##### DATASET SECTION

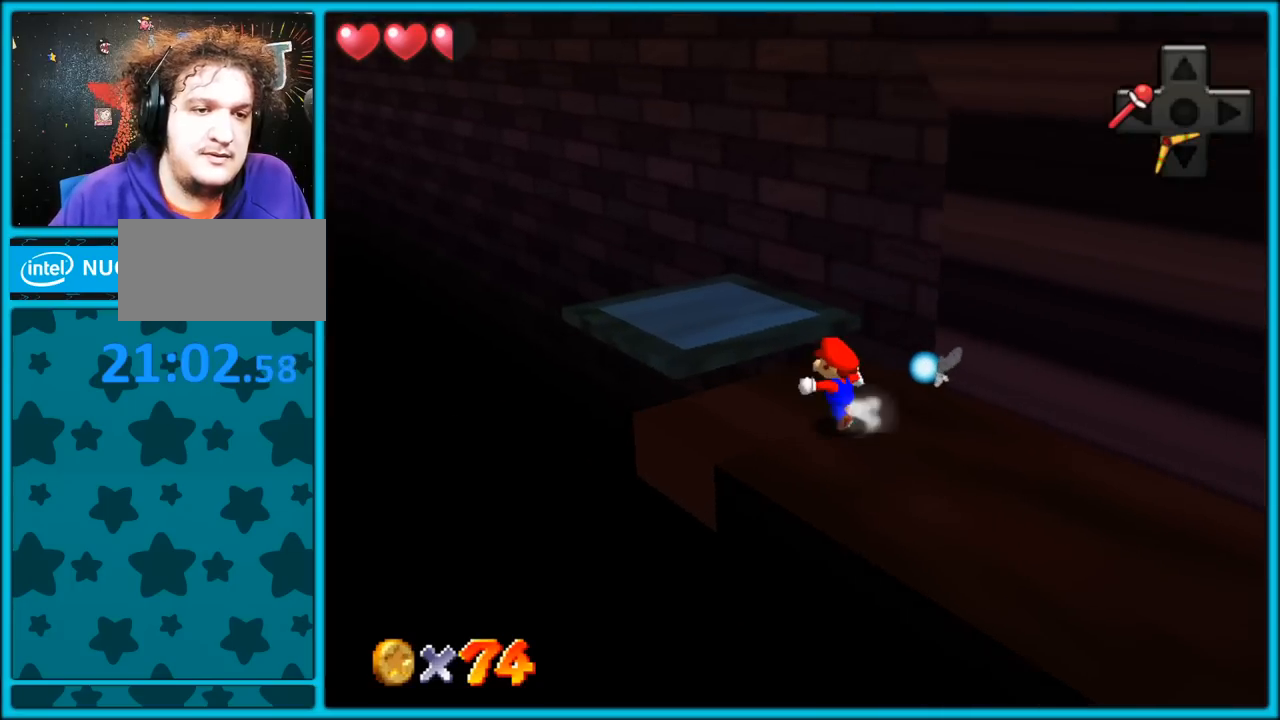
{"dt_ms": 500, "buttons": ["A"], "left_stick": "left", "button_events": [[383, "A", "down"]]}
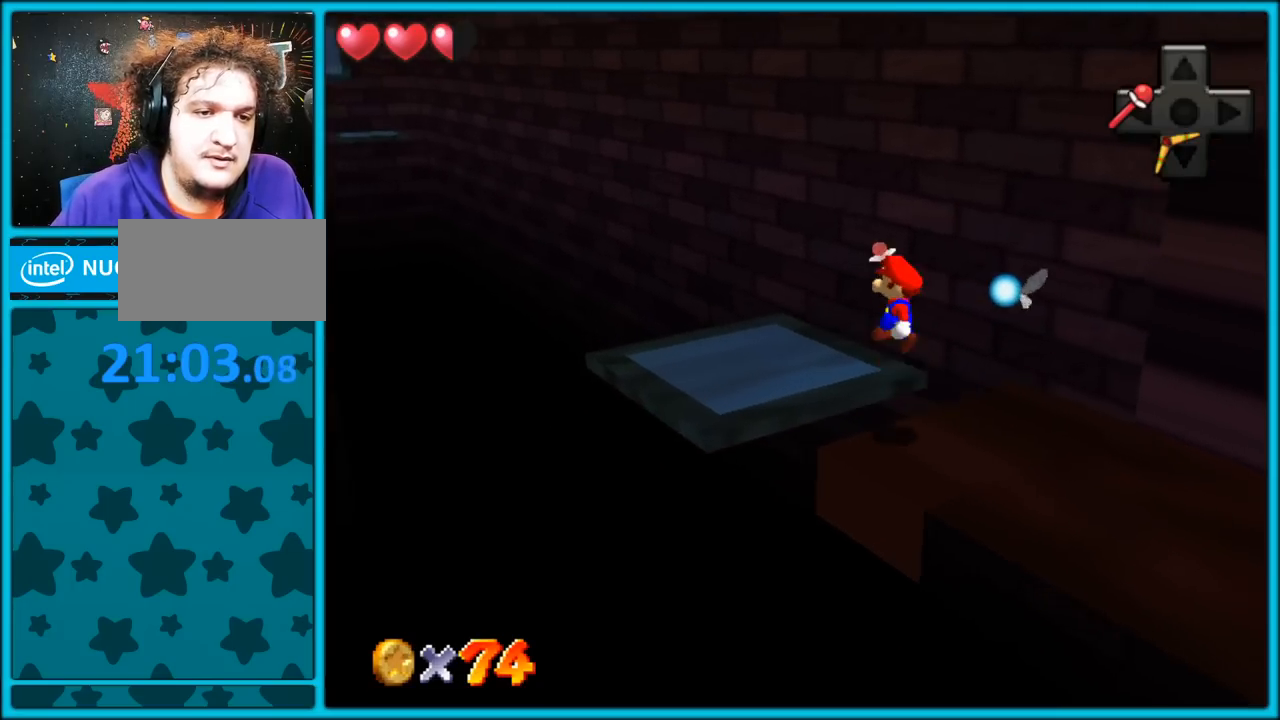
{"dt_ms": 500, "buttons": [], "left_stick": "center", "button_events": [[17, "A", "up"], [250, "C_RIGHT", "down"], [433, "C_RIGHT", "up"]]}
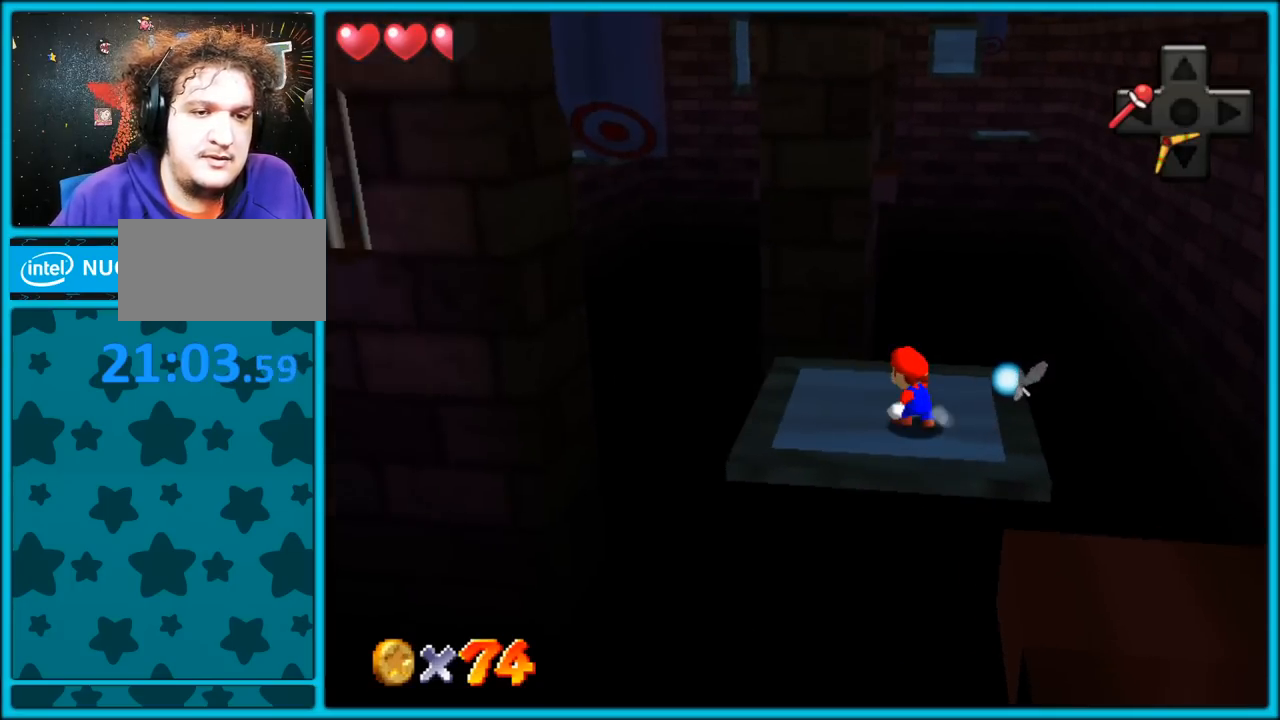
{"dt_ms": 500, "buttons": ["C_RIGHT"], "left_stick": "center", "button_events": [[483, "C_RIGHT", "down"]]}
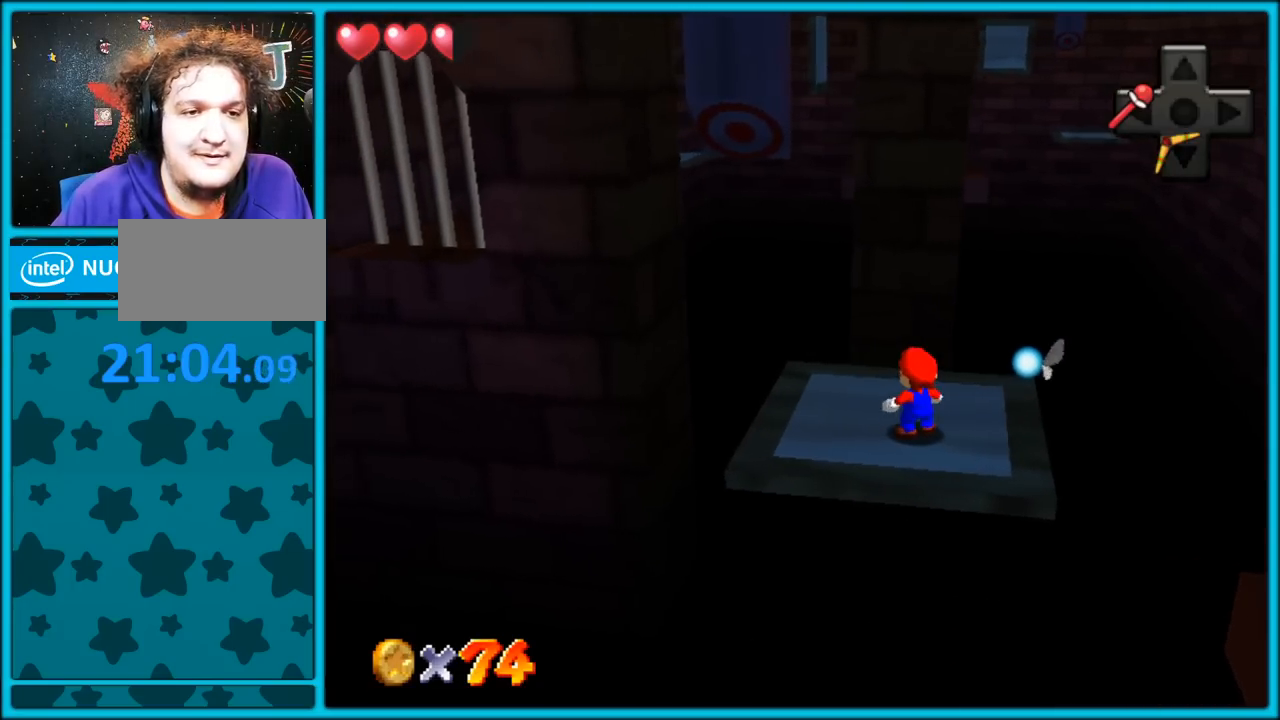
{"dt_ms": 500, "buttons": [], "left_stick": "center", "button_events": [[133, "C_RIGHT", "up"]]}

##########

## ABOUT THIS EXERCISE
Find the string "center" in the listing and return every line that holds it.

## SOLUTION BELOW
{"dt_ms": 500, "buttons": [], "left_stick": "center", "button_events": [[17, "A", "up"], [250, "C_RIGHT", "down"], [433, "C_RIGHT", "up"]]}
{"dt_ms": 500, "buttons": ["C_RIGHT"], "left_stick": "center", "button_events": [[483, "C_RIGHT", "down"]]}
{"dt_ms": 500, "buttons": [], "left_stick": "center", "button_events": [[133, "C_RIGHT", "up"]]}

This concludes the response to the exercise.